Robust, Flexible, and Binder Free Highly Crystalline V2O5 Thin Film Electrodes and Their Superior Supercapacitor Performances

Modern wearable technologies require highly efficient energy storage devices for improving their performance attributing a controlled shape and flexibility. Here, the present study is focused on the fabrication of a highly improved V2O5 thin film based supercapacitor. Symmetric device of V2O5 parallel to PVA-KOH parallel to V2O5 was fabricated using thin flexible electrodes prepared by a thermal evaporation technique. The symmetric supercapacitor devices were fabricated using both annealed and as-prepared films separately, and their performance characteristics were compared. The V2O5 symmetric device having pseudocapacitive behavior delivered a maximum specific areal capacitance of 9.7 mF cm(-2) at a scan rate of 10 mV s(-1).
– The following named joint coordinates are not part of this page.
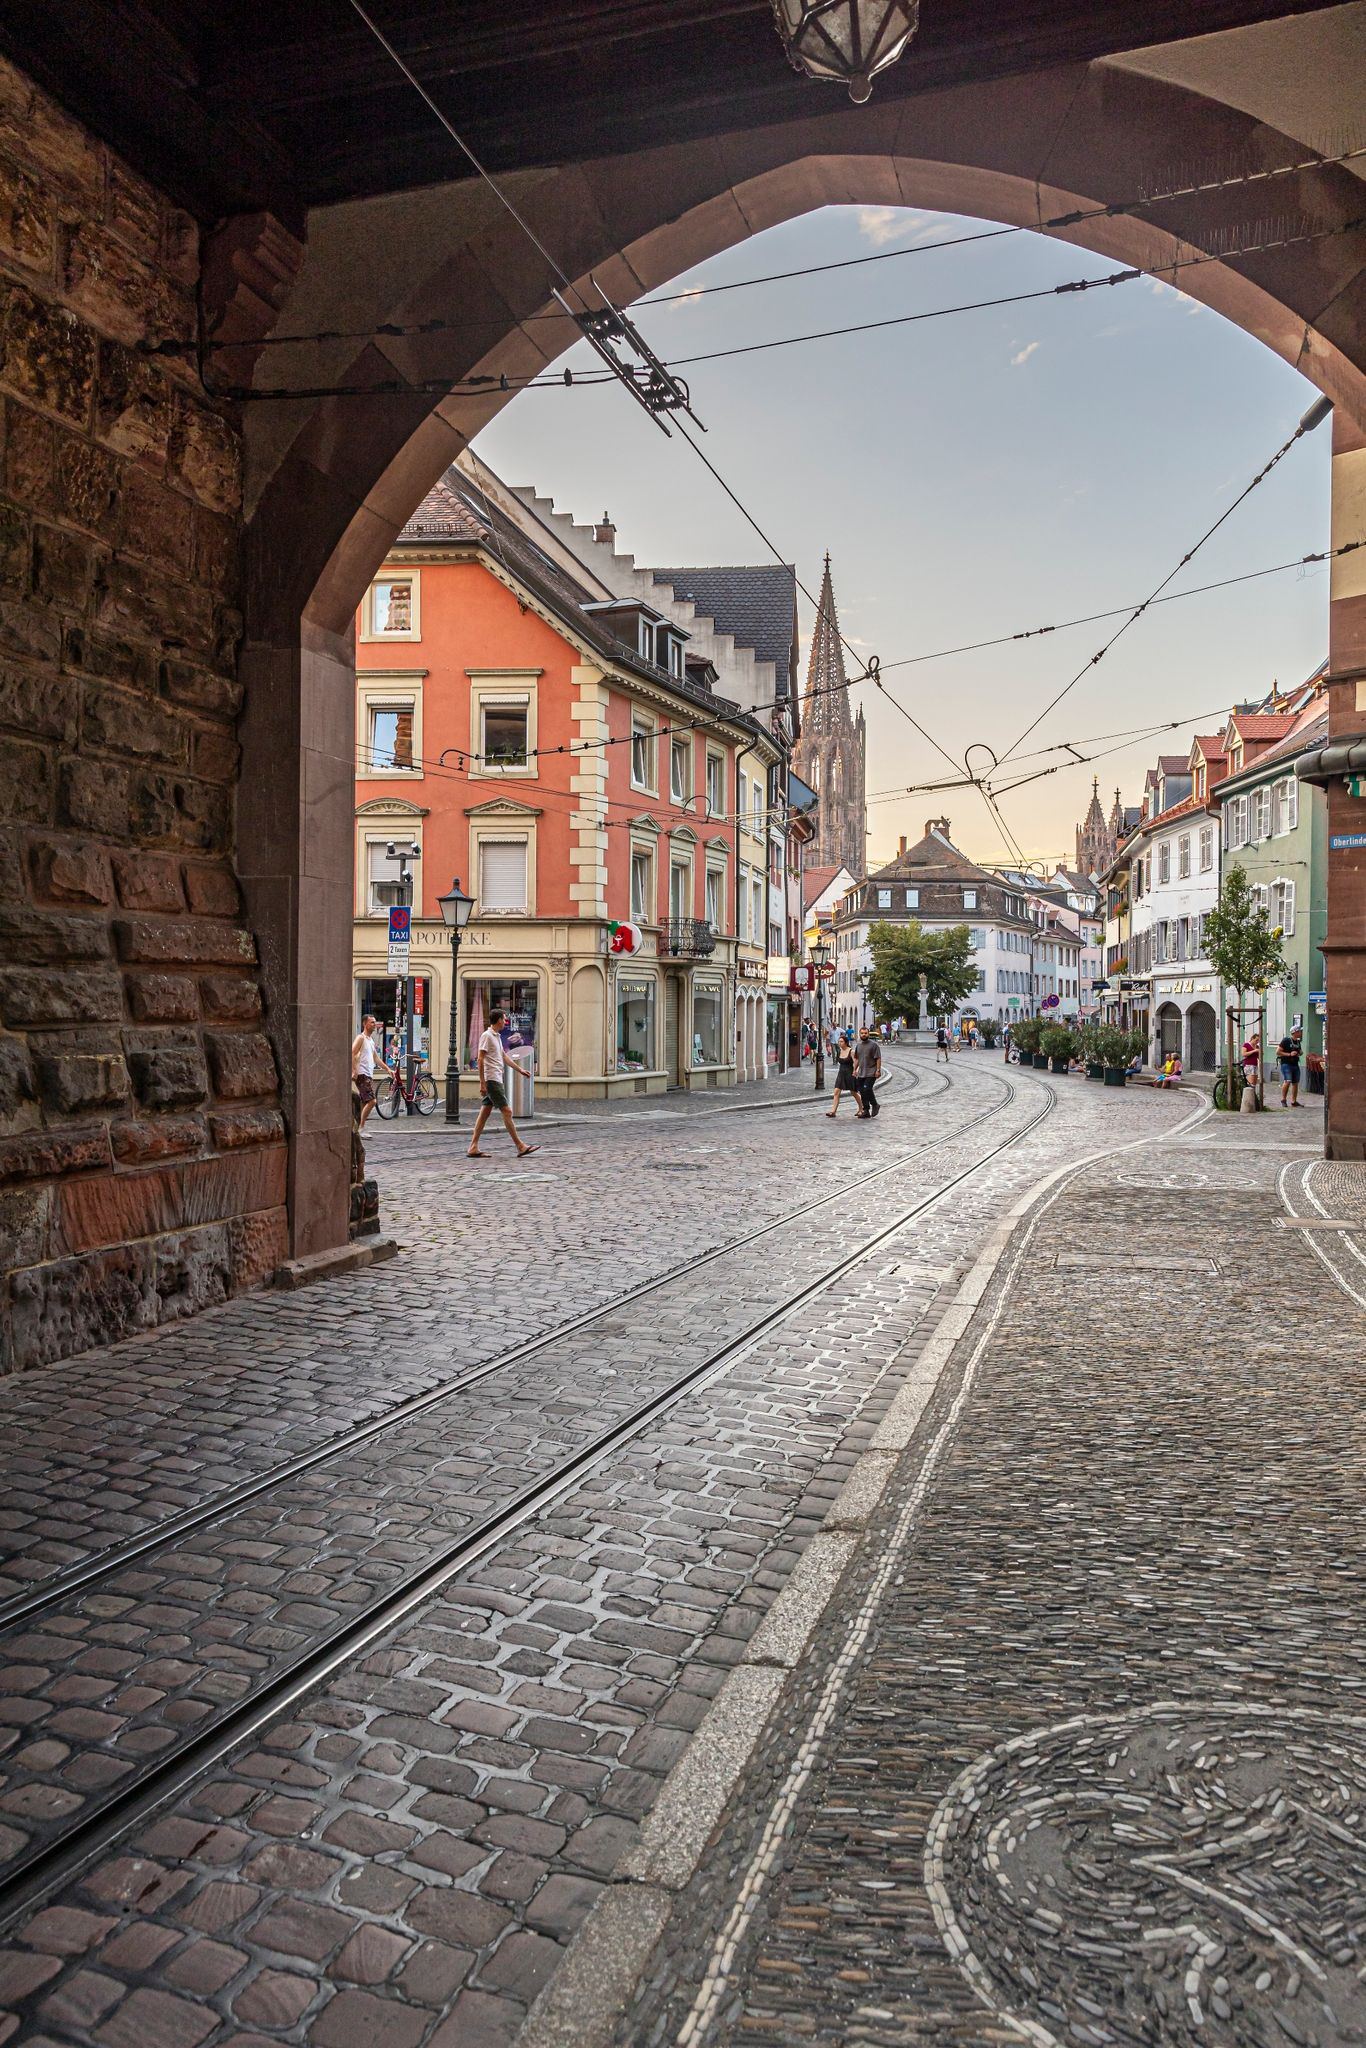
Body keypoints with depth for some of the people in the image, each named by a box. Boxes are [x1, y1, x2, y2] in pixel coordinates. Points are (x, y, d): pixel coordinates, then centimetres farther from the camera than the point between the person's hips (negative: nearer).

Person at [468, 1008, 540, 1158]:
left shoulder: (497, 1036, 17)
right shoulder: (487, 1036, -12)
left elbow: (504, 1056, 27)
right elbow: (481, 1059, -16)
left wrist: (520, 1069, 29)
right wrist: (482, 1083, -19)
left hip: (495, 1079, 10)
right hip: (491, 1080, -10)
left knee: (485, 1112, 8)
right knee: (506, 1112, -8)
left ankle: (473, 1148, 8)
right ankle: (520, 1147, -6)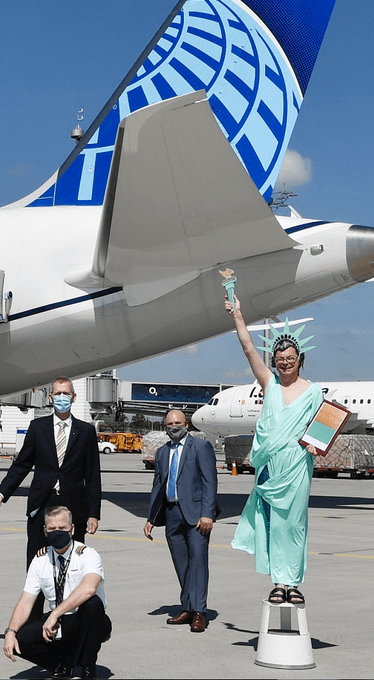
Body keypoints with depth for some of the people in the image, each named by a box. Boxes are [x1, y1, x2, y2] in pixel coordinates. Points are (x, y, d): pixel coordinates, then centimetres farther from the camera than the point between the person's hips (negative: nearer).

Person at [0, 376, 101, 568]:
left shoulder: (86, 431, 5)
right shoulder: (37, 426, 8)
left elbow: (93, 476, 5)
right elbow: (21, 465, 9)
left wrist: (93, 514, 0)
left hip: (74, 508, -1)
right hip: (41, 506, 1)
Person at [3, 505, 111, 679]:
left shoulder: (87, 554, -14)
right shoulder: (40, 560, 1)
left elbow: (89, 588, -34)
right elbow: (26, 601, -3)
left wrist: (55, 614, -37)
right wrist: (10, 632, -19)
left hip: (87, 623, -4)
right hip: (57, 624, 4)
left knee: (92, 603, -37)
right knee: (20, 639, -21)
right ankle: (64, 662, 5)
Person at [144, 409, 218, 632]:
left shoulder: (201, 447, 0)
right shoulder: (162, 452, 18)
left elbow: (209, 482, -7)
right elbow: (157, 486, 20)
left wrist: (207, 514, -16)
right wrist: (151, 518, 15)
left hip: (195, 512, -6)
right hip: (171, 513, 6)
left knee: (197, 559, -11)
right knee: (181, 564, 7)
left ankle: (198, 612, -12)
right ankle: (188, 609, 14)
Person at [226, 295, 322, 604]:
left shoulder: (313, 391, 6)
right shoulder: (270, 381, 8)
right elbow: (249, 349, 3)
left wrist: (316, 444, -12)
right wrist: (238, 315, -2)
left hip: (297, 465, -1)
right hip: (270, 463, 1)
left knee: (294, 521, 1)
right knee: (273, 521, 1)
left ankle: (294, 582, 8)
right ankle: (280, 581, 7)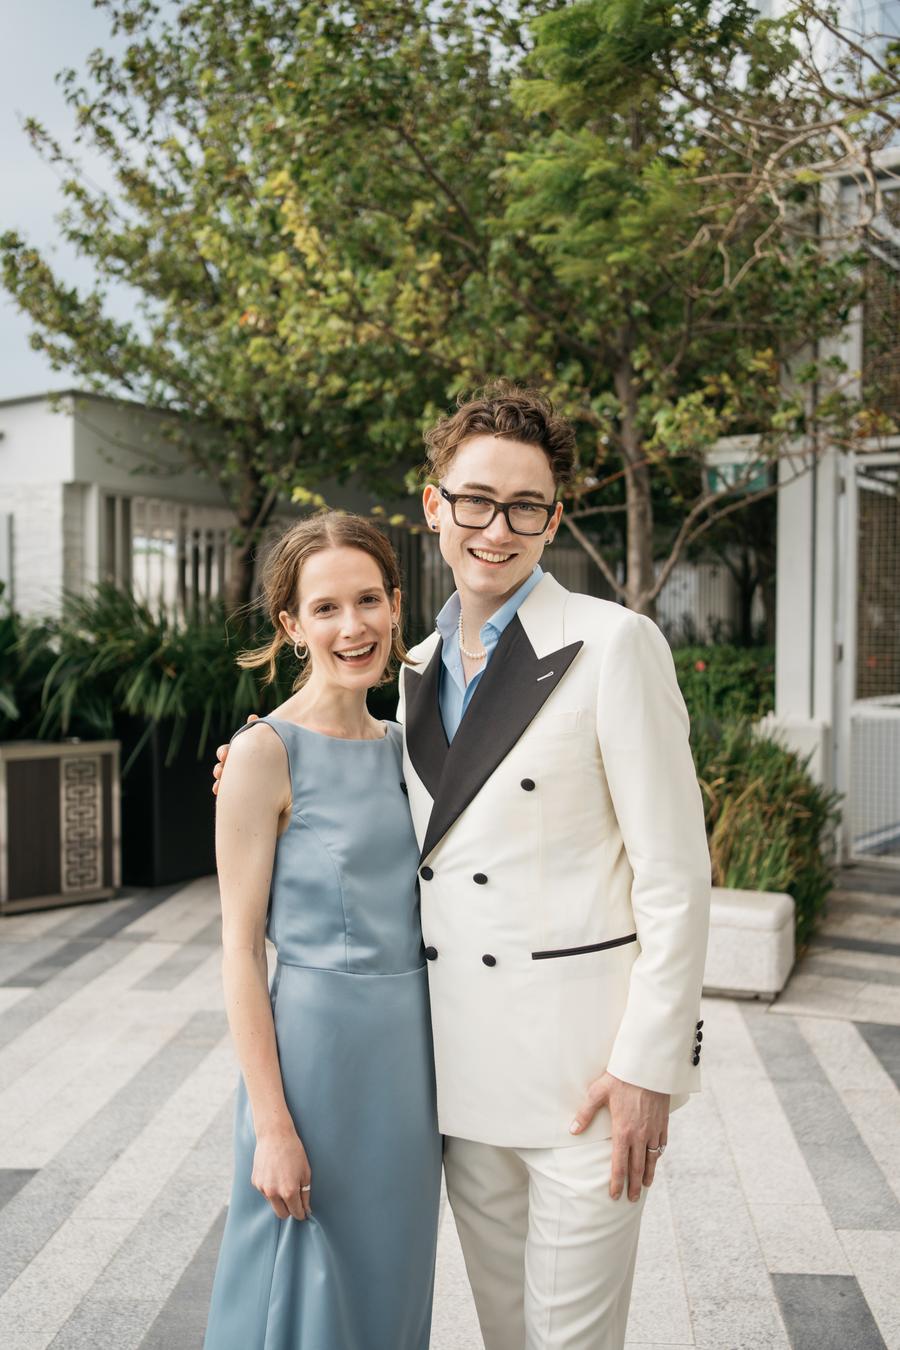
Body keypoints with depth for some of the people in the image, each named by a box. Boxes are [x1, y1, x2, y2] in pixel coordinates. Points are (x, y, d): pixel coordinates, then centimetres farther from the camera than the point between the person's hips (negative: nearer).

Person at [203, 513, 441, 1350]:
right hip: (318, 1038, -6)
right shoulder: (266, 753, -13)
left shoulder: (402, 745, 7)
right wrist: (272, 1125, -15)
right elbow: (239, 947, -13)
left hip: (413, 1044, 6)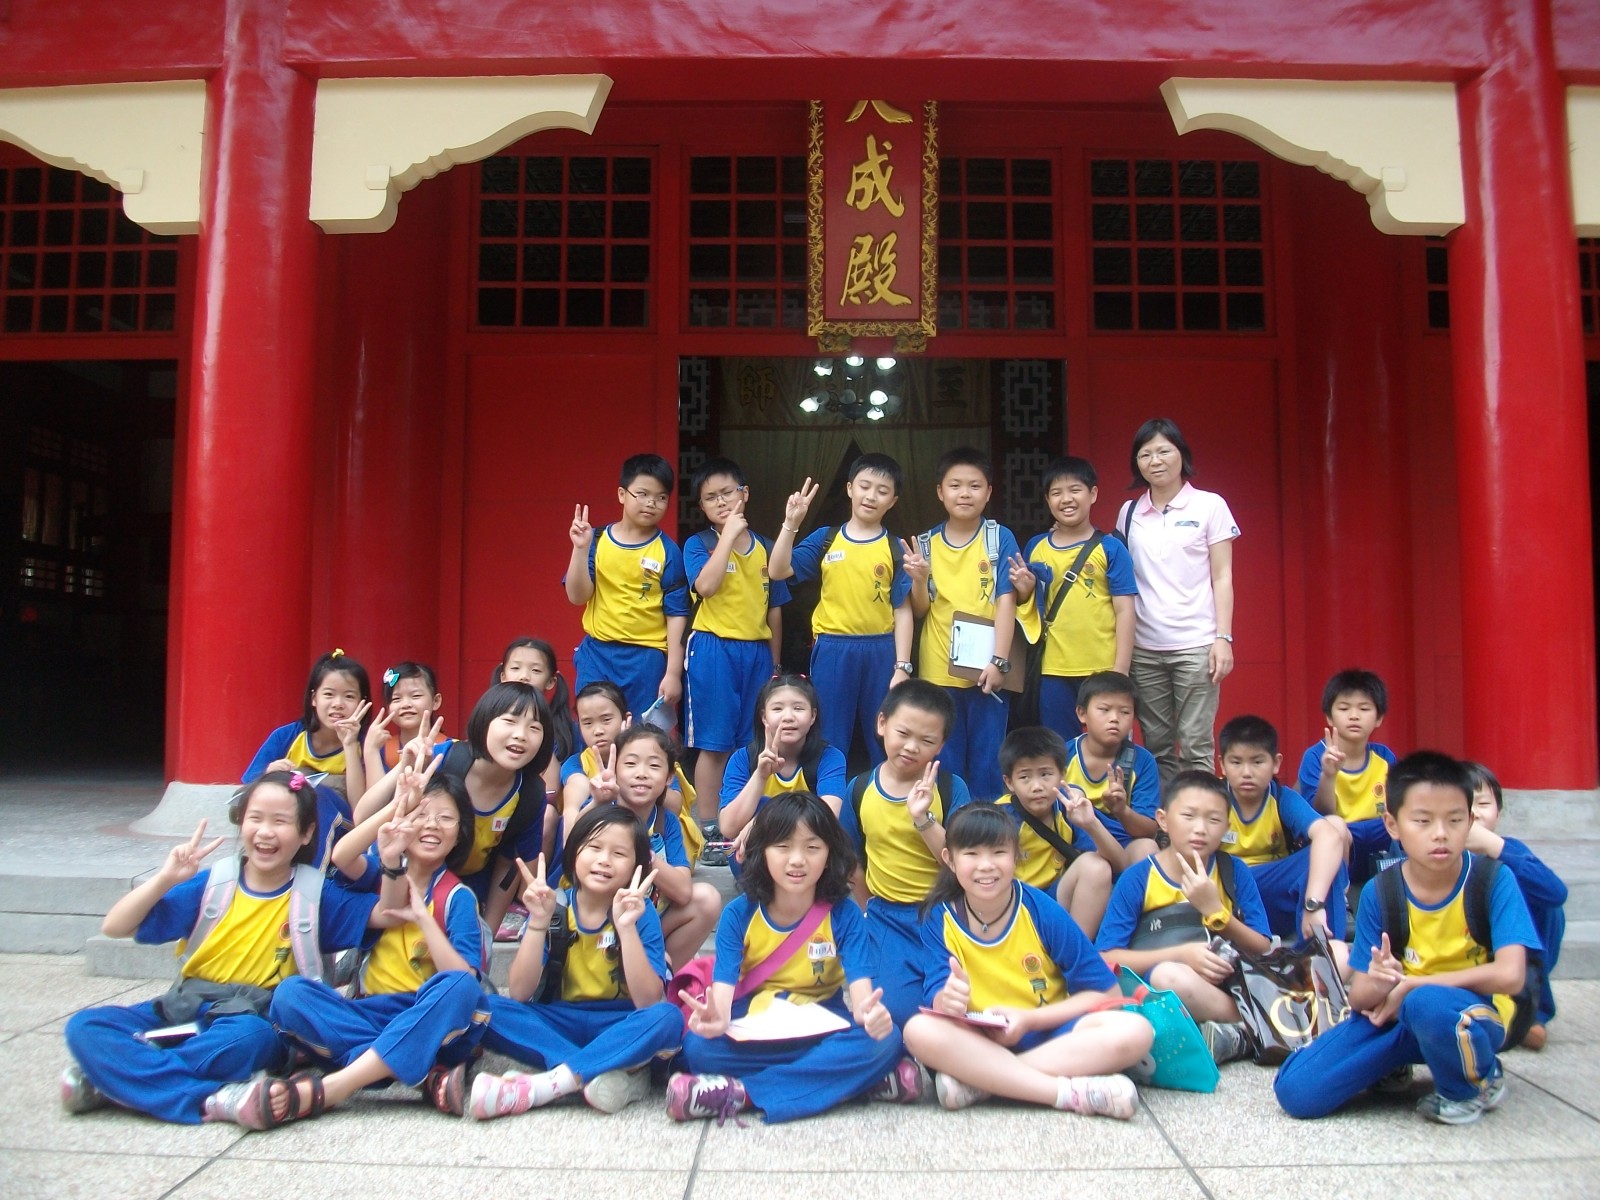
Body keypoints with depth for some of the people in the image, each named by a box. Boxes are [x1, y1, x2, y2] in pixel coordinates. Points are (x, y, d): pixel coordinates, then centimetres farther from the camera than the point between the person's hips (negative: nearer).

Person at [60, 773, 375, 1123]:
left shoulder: (316, 894, 2)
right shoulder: (212, 885, 5)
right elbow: (114, 928, 5)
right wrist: (165, 879, -10)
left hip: (253, 1018, -3)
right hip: (185, 1009, 3)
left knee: (252, 1036, -38)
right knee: (84, 1026, -19)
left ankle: (122, 1073, -20)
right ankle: (209, 1098, -32)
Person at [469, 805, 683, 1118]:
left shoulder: (640, 913, -9)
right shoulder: (553, 906, -6)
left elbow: (649, 1002, -20)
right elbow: (519, 994, -13)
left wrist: (626, 927, -30)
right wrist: (538, 923, -24)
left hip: (618, 1028, -1)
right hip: (557, 1025, 2)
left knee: (667, 1017, -32)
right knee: (489, 1010, -24)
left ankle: (543, 1085, -31)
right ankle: (614, 1075, -29)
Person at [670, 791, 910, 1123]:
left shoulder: (844, 914, -7)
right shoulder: (738, 914, -6)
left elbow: (860, 985, -17)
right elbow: (724, 988, -16)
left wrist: (870, 1012, -42)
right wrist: (715, 1018, -41)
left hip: (823, 1029, 1)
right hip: (754, 1033, 0)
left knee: (885, 1039, -29)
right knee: (698, 1045, -30)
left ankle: (740, 1092, -26)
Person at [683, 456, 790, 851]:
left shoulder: (765, 548, 10)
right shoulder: (698, 544, 0)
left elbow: (774, 609, 15)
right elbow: (706, 585, -21)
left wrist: (774, 663, 14)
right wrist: (729, 533, -15)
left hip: (757, 652, 4)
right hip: (713, 651, -4)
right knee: (715, 744, -1)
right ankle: (708, 829, 7)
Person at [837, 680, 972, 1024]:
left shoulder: (951, 788, -5)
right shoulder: (860, 789, 1)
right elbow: (853, 861, 14)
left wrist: (923, 819, -23)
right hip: (888, 917, 1)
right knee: (900, 1009, -19)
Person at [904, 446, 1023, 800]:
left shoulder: (1000, 538, -1)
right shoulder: (926, 543, 5)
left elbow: (1006, 601, -7)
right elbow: (920, 611, 8)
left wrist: (999, 661, -16)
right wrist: (918, 580, -12)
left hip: (985, 669, -2)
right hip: (938, 672, 2)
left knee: (987, 765, 4)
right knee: (944, 767, 9)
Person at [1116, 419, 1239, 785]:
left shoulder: (1210, 506, 2)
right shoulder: (1129, 513, 9)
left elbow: (1222, 577, 1)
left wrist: (1223, 638, -7)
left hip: (1195, 644, -3)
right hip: (1143, 647, 3)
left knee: (1195, 745, -3)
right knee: (1157, 747, 7)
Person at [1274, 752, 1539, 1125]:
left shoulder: (1494, 880, -11)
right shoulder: (1379, 893, -6)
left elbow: (1509, 975, -22)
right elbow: (1359, 996, -5)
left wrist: (1411, 986, -18)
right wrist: (1378, 985, -30)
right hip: (1396, 1013, 3)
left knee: (1426, 1004, -40)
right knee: (1295, 1090, -17)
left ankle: (1475, 1085, -6)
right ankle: (1394, 1063, 11)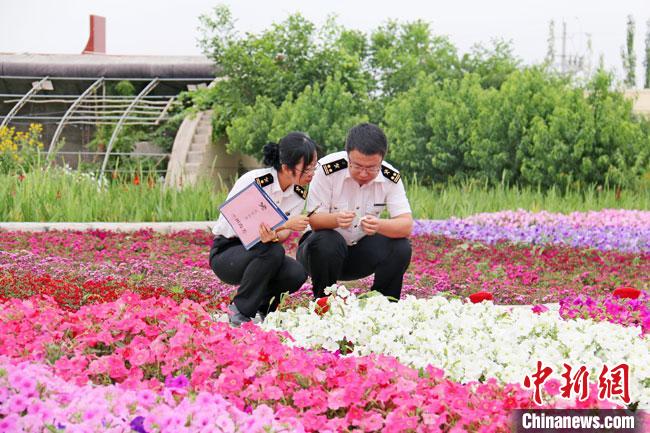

The symmetric microcapacitor also showed promising performance even after being bent at 60 and 120 degrees. This indicates the reliability of the fabricated devices for flexible electronic applications. Moreover, the symmetric capacitor showed excellent capacitance retention (95%) even after 30 000 cycles with the coulombic efficiency of 99%. Furthermore, practical feasibility of the as fabricated devices was demonstrated by lighting blue light-emitting diodes by connecting them in series. On the other hand, characteristics of the V2O5 thin films were also studied using X-ray diffraction, Raman spectroscopy, X-ray photoelectron spectroscopy, field emission scanning electron microscopy, and atomic force microscopy analysis.